Live album by Katie Melua
- Released: 18 May 2009
- Recorded: 8 November 2008
- Venue: The O2 Arena, London
- Genre: Blues, jazz, folk-pop
- Length: 89:37
- Label: Dramatico
- Producer: Mike Batt

Katie Melua chronology
| The Katie Melua Collection (2008) | Live at the O² Arena (2009) | The House (2010) |

= Live at the O² Arena =

Live at the O² Arena is a live album by Georgian-born British singer–songwriter Katie Melua. It was recorded on 8 November 2008 at the O2 Arena in London. The CD release of the album contains 19 tracks whereas the vinyl edition features a different track listing with three additional songs, namely "Thank You Stars", "Two Bare Feet" and "Spellbound". Those three tracks are also included in the digital download release of the album.

==Track listing==

===CD and digital download===
1. "Piece by Piece" (Katie Melua) – 3:19
2. "Lilac Wine" (James Shelton) – 4:08
3. "Kviteli Potlebi (Yellow Leaves)" (Giya Kancheli, Gruzinski) – 2:54
4. "My Aphrodisiac Is You" (Mike Batt) – 4:20
5. "Crawling up a Hill" (Mayall) – 3:25
6. "Mary Pickford (Used to Eat Roses)" (Batt) – 3:15
7. "Blues in the Night" (Harold Arlen, Johnny Mercer) – 4:20
8. "If You Were a Sailboat" (Batt) – 3:57
9. "Ghost Town" (Melua, Batt) – 3:41
10. "Perfect Circle" (Melua, Molly McQueen) – 7:12
11. "Spider's Web" (Melua) – 3:58
12. "Toy Collection" (Melua) – 3:15
13. "Scary Films" (Batt) – 4:08
14. "Mockingbird Song" (Batt) – 4:16
15. "The Closest Thing to Crazy" (Batt) – 4:16
16. "Nine Million Bicycles" (Batt) – 3:35
17. "On the Road Again" (Floyd Jones, Alan Wilson) – 4:56
18. "Kozmic Blues" (Janis Joplin, Gabriel Mekler) – 5:19
19. "I Cried for You" (Melua) – 3:31
Digital download bonus tracks

- "Thank You Stars" (Batt) – 3:49
- "Two Bare Feet" (Melua, Batt) – 3:25
- "Spellbound" (Melua) – 4:29

===Vinyl LP===
Side A (21:22 min.)

Entries
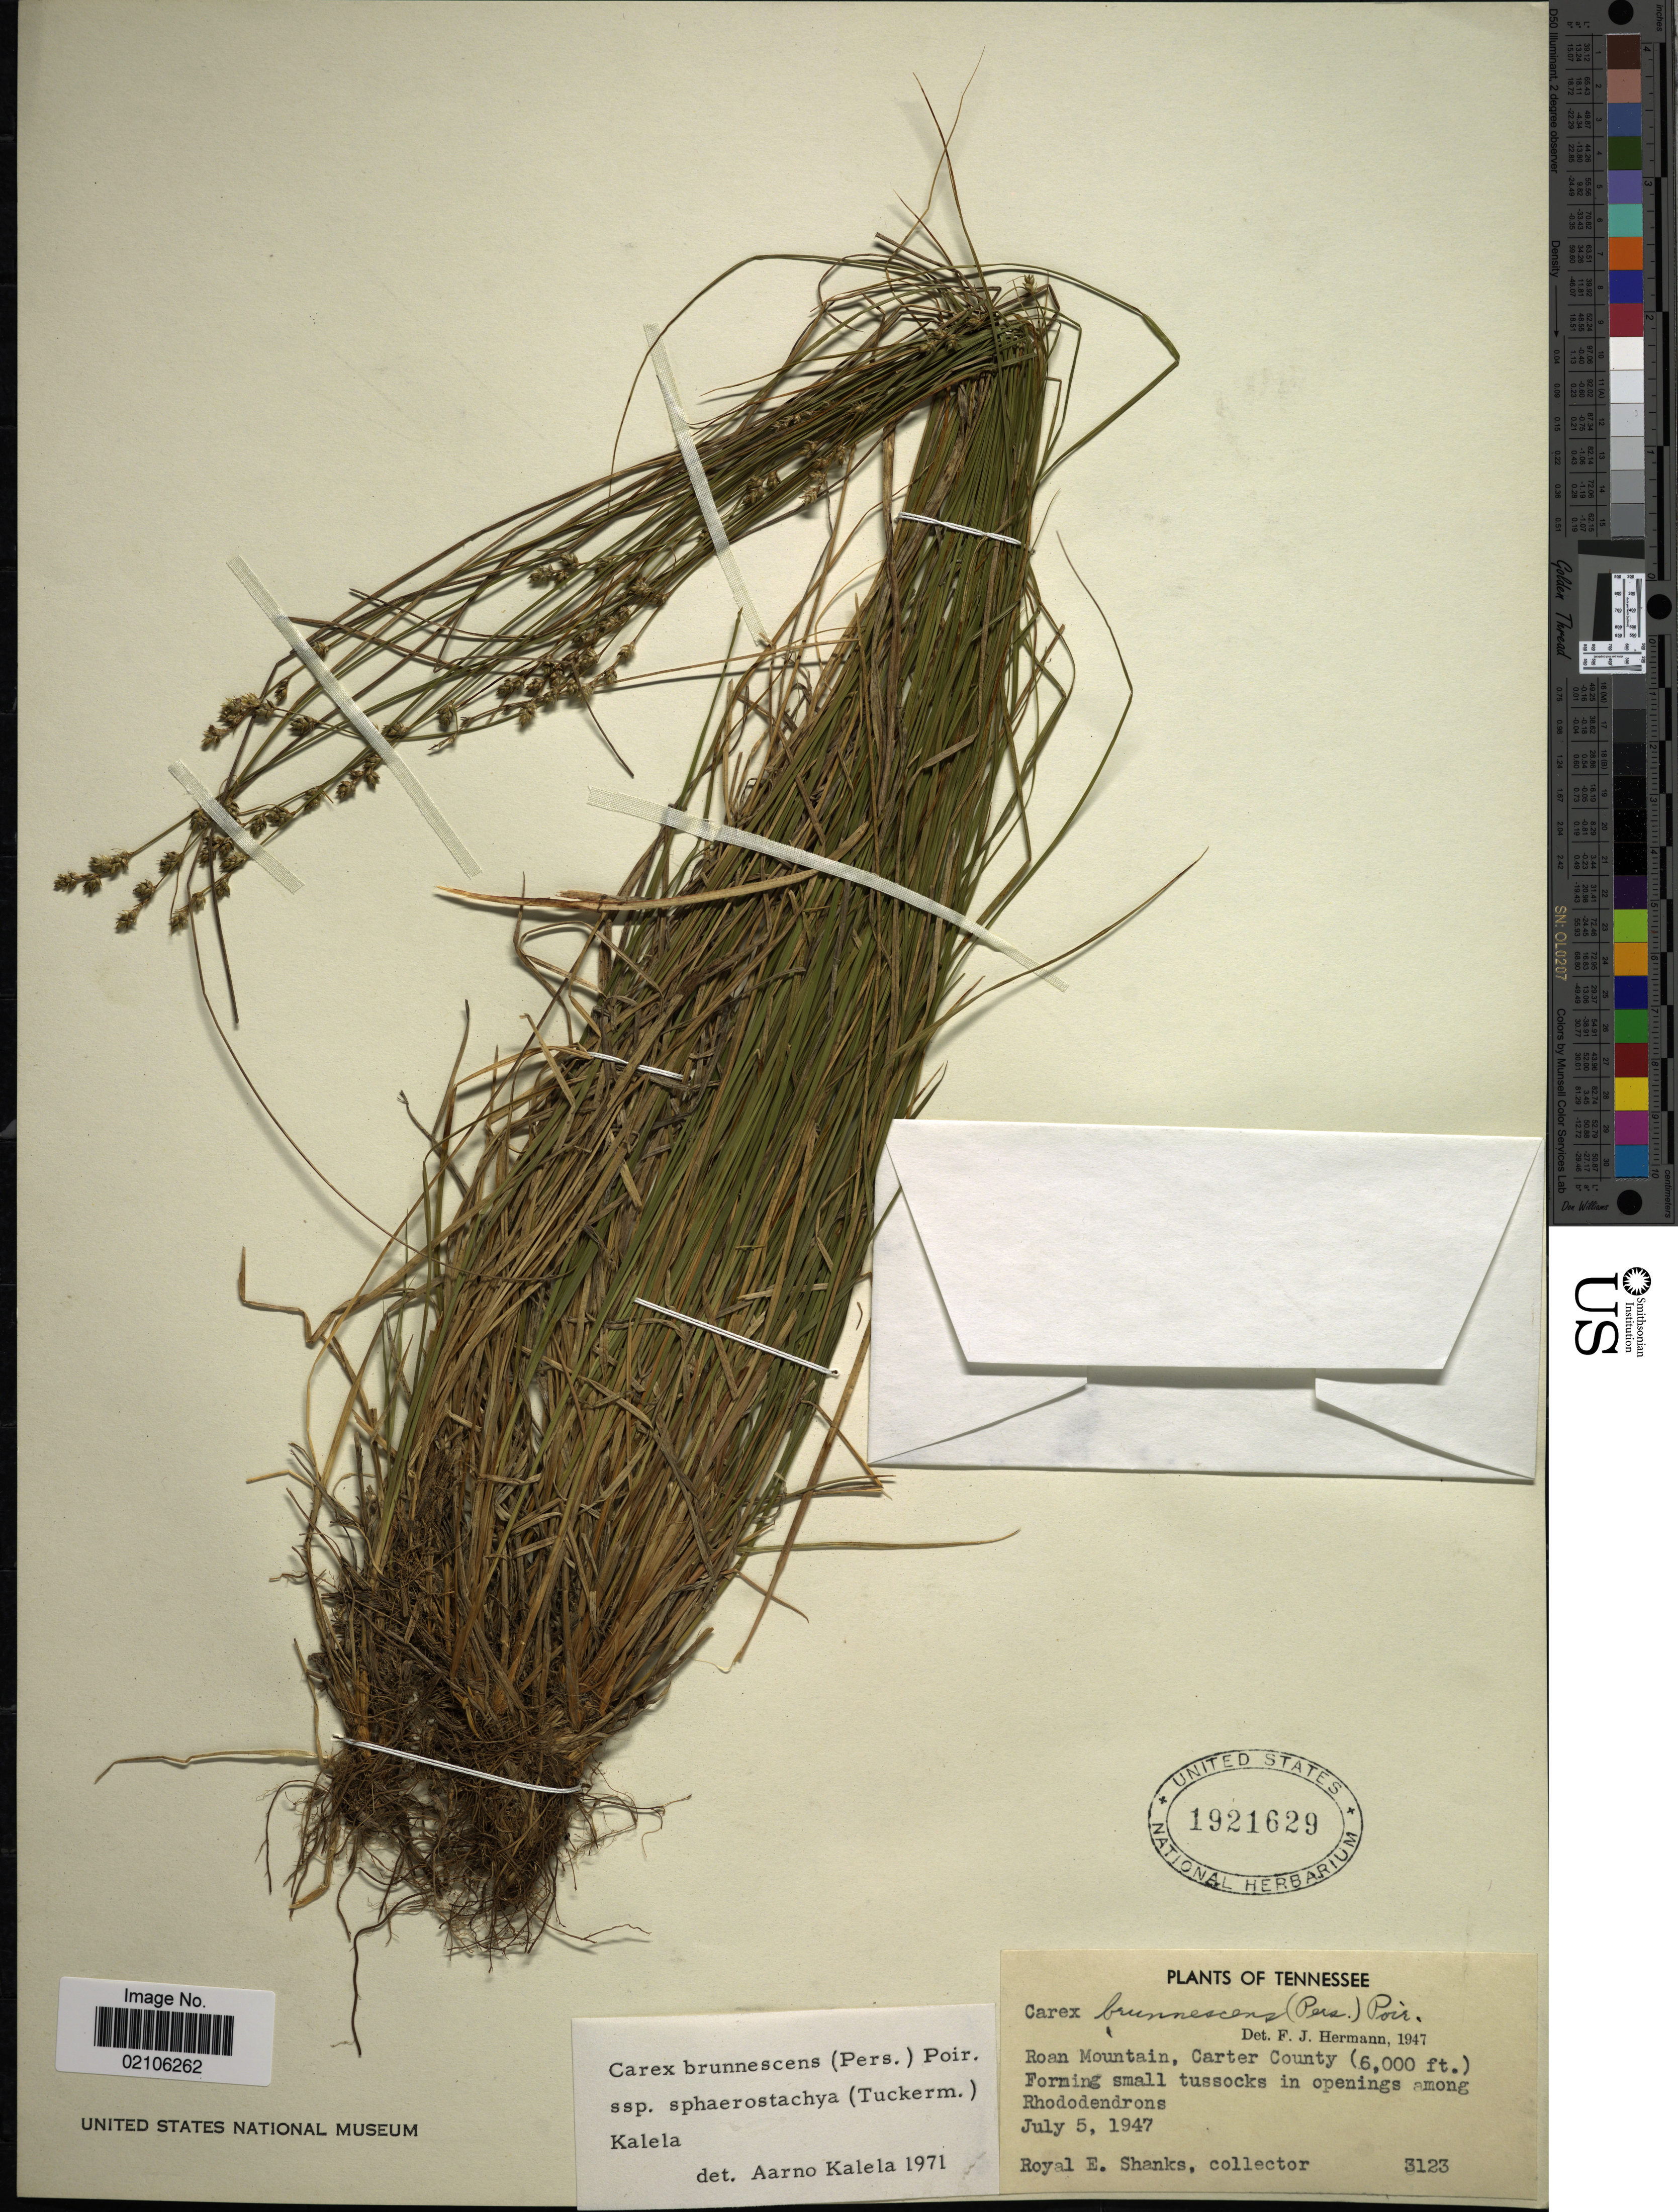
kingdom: Plantae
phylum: Tracheophyta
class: Liliopsida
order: Poales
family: Cyperaceae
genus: Carex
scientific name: Carex brunnescens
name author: (Pers.) Poir.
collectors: R. Shanks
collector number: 3123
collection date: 1947-07-05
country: United States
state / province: Tennessee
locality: Roan Mountain, Carter County, in openings among Rhododendrons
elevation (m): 1829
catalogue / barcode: US 1921629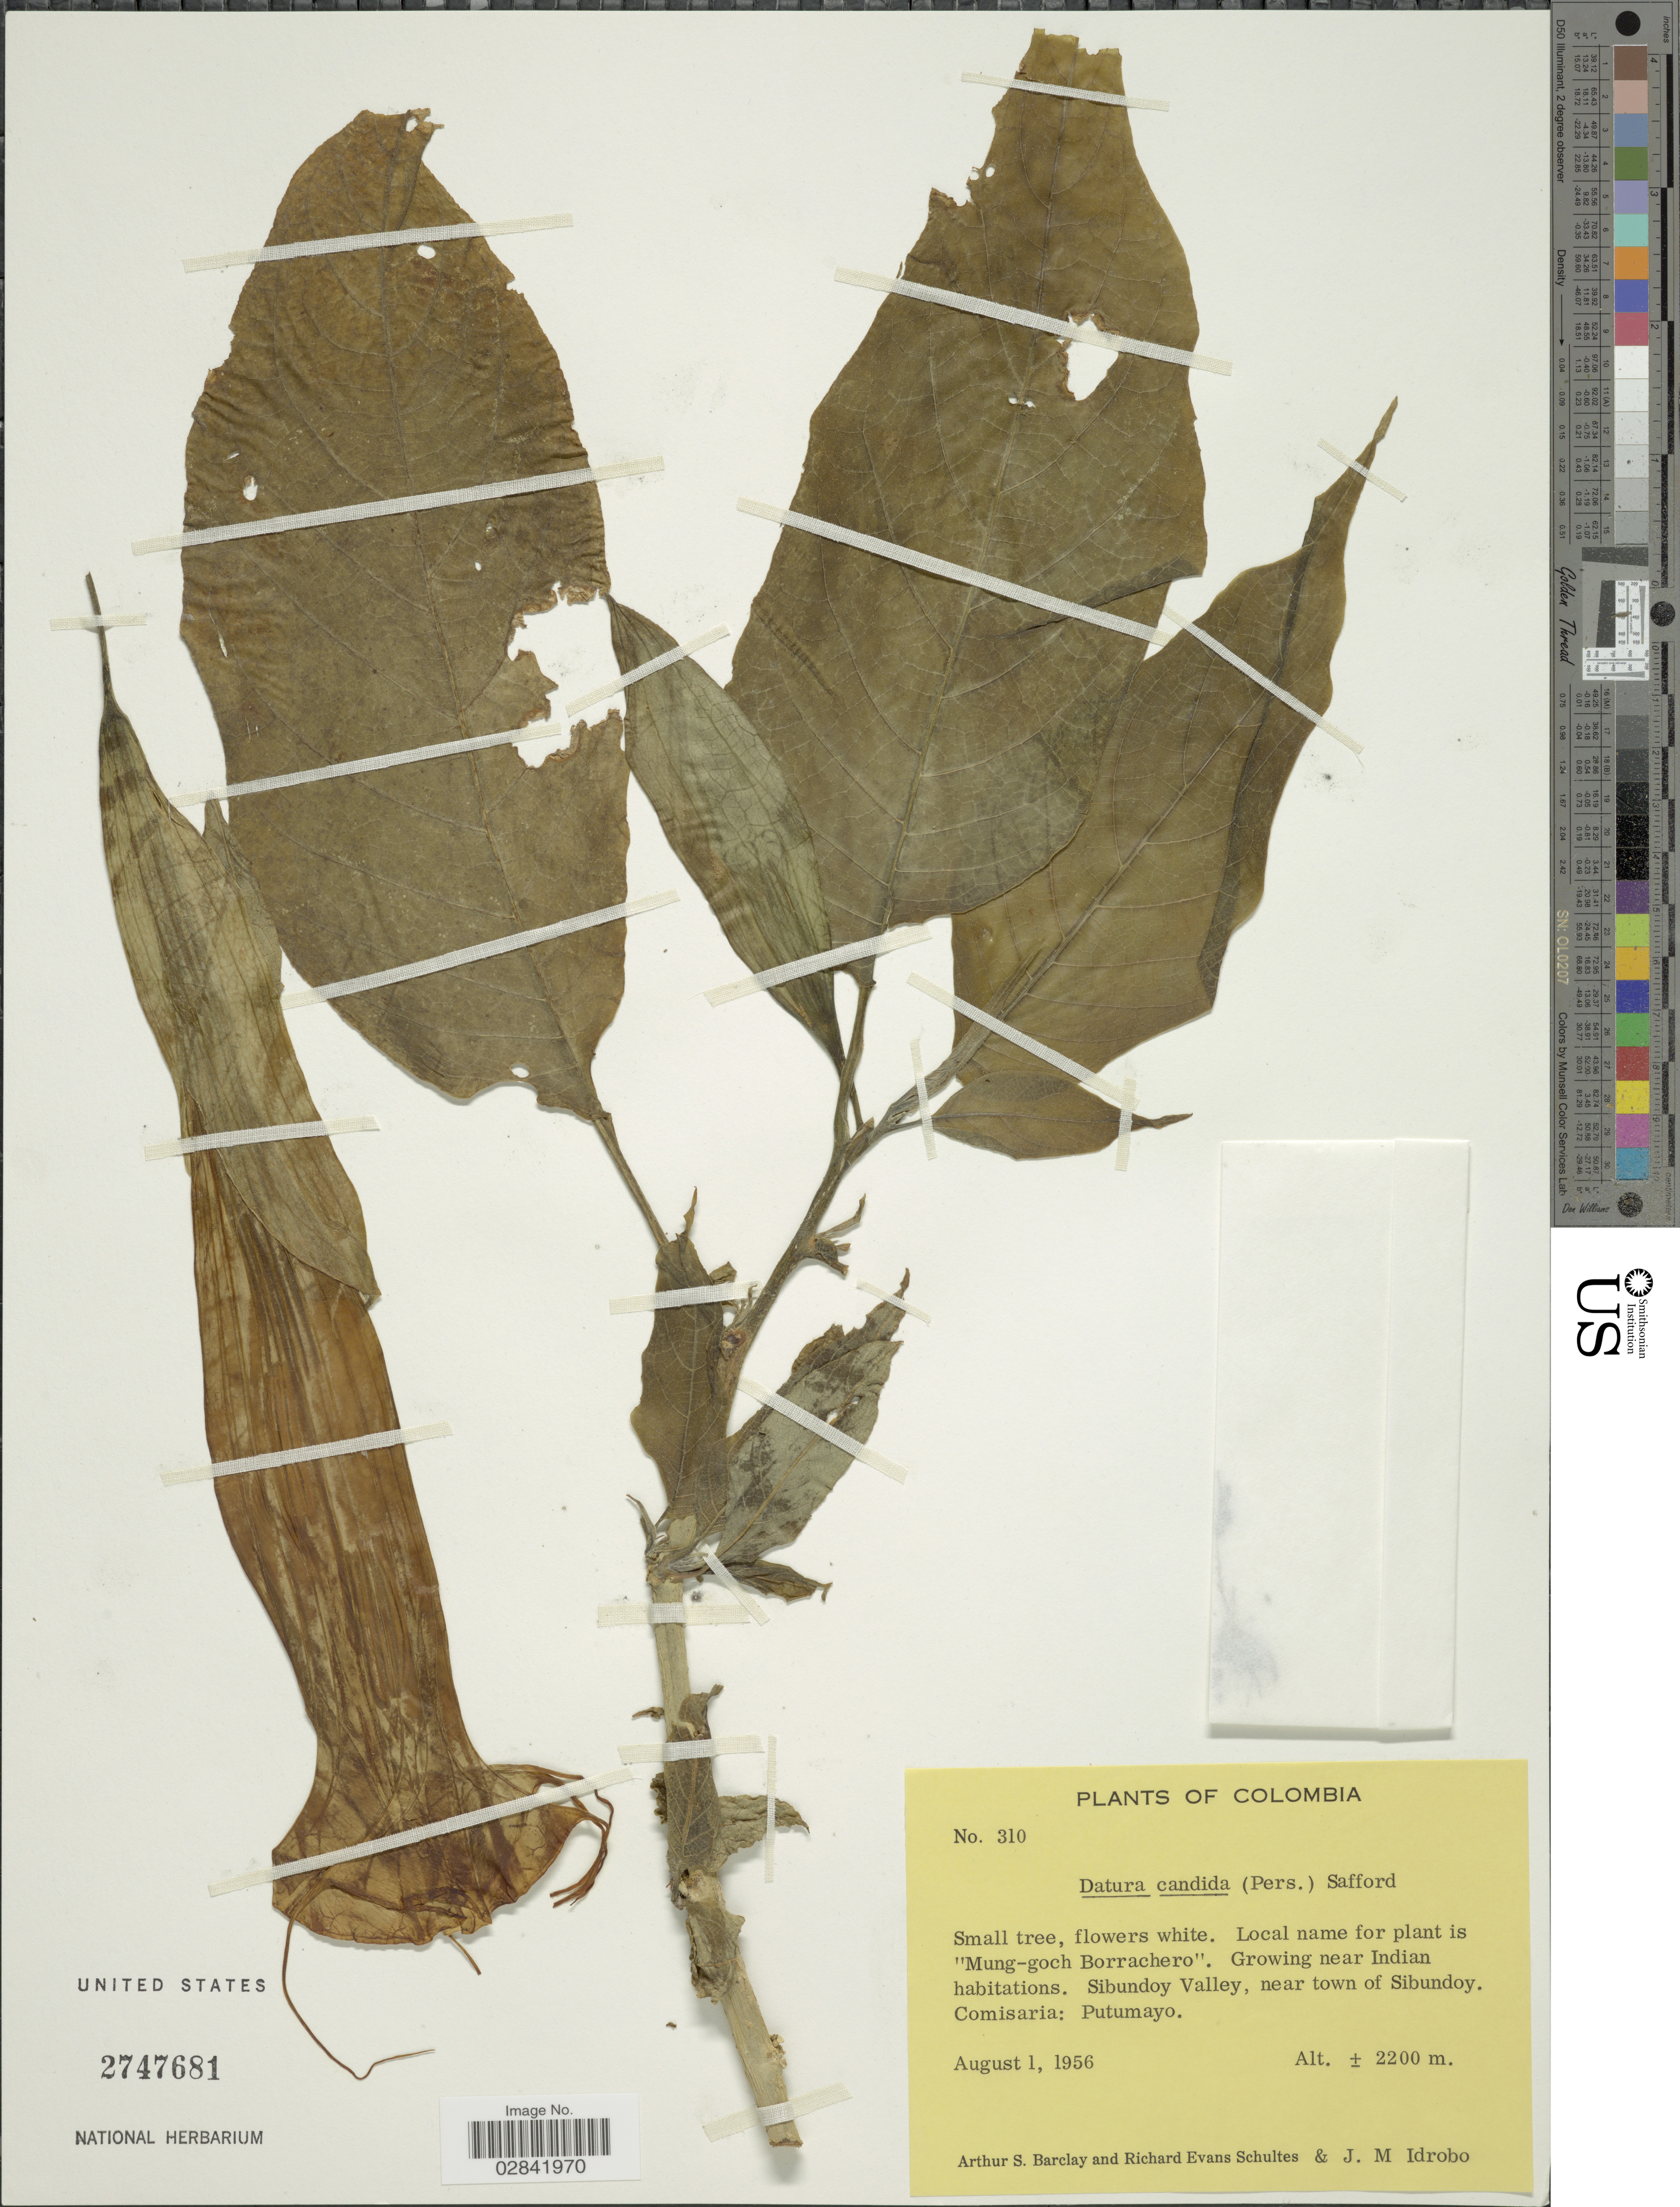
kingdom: Plantae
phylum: Tracheophyta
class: Magnoliopsida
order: Solanales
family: Solanaceae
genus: Brugmansia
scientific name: Brugmansia x candida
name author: Pers.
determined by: (US) Smithsonian Institution - National Museum of Natural History - Department of Botany (UNITED STATES)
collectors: A. S. Barclay, R. E. Schultes & J. M. Idrobo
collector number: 310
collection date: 1956-08-01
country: Colombia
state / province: Putumayo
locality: Sibundoy Valley, near town of Sibundoy. Comisaria: Putumayo.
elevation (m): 2200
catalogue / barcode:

Required task
Can you extract the part of the live album text that starts at the words "Katie Melua chronology" and stops after the words "of the album."?

Written response
Katie Melua chronology
| The Katie Melua Collection (2008) | Live at the O² Arena (2009) | The House (2010) |

= Live at the O² Arena =

Live at the O² Arena is a live album by Georgian-born British singer–songwriter Katie Melua. It was recorded on 8 November 2008 at the O2 Arena in London. The CD release of the album contains 19 tracks whereas the vinyl edition features a different track listing with three additional songs, namely "Thank You Stars", "Two Bare Feet" and "Spellbound". Those three tracks are also included in the digital download release of the album.